EXTRACTED TEXT ->
%%

Here are the two ways that I was referring to about augmenting the state space (these are illustrative rather than efficient or complete implementations):
- Add a single new terminal state
struct VariableDiscountWrapper1{S, A, F<:Function} <: MDP{Union{S, TerminalState}, A}
m::MDP{S, A}
discount::F
end
function transition(m::VariableDiscountWrapper1, s, a)
td = transition(m.m, s, a)
disc = m.discount(s, a)
return CombinedDistribution([disc=>td, (1-disc)=>Deterministic(terminalstate)])
end
states(m::VariableDiscountWrapper1) = push!(collect(states(m.m)), terminalstate)
# forward other methods to m - we can make something that does this
(CombinedDistribution
hasn't been implemented yet, if it doesn't make sense, let me know)

%%

MATERIAL PROVIDED ->
%%

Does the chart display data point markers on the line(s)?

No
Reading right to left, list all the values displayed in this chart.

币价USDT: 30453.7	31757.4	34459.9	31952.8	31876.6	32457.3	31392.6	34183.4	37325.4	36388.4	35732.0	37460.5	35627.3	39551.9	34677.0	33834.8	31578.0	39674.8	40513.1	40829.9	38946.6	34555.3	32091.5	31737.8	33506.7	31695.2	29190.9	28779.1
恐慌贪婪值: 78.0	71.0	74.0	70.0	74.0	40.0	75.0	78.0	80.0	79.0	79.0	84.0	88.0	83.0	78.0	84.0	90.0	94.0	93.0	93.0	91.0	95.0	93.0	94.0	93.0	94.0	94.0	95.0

%%

LIST OF TASKS ->
#1 Rename "forward" to "delegate" in the post on augmenting the state space, and give the passage from "# forward other" to "let me know)" with that change.
#2 In the post on augmenting the state space, what has not been implemented yet?
#3 Proceed with the post on augmenting the state space from its last line.
The records are separate from the post on augmenting the state space.

RESPONSES PER TASK ->
#1
# delegate other methods to m - we can make something that does this
(CombinedDistribution
hasn't been implemented yet, if it doesn't make sense, let me know)

#2 CombinedDistribution

#3
- Keep track of the discount factor
struct VariableDiscountWrapper2{S, A, F<:Function} <: MDP{Tuple{S, Float64}, A}
m::MDP{S, A}
discount::F
end
initialstate(m::VariableDiscountWrapper2, rng) = (initialstate(m.m), 1.0)
function gen(::DDNNode{:sp}, m::VariableDiscountWrapper2, sd, a, rng)
s, d = sd
sp = gen(DDNNode(:sp), m.m, s, a, rng)
return (sp, d*discount(s, a))
end
function reward(m::VariableDiscountWrapper2, sd, a, sdp)
s, d = sd
sp = sdp[1]
return d*reward(m.m, s, a, sp)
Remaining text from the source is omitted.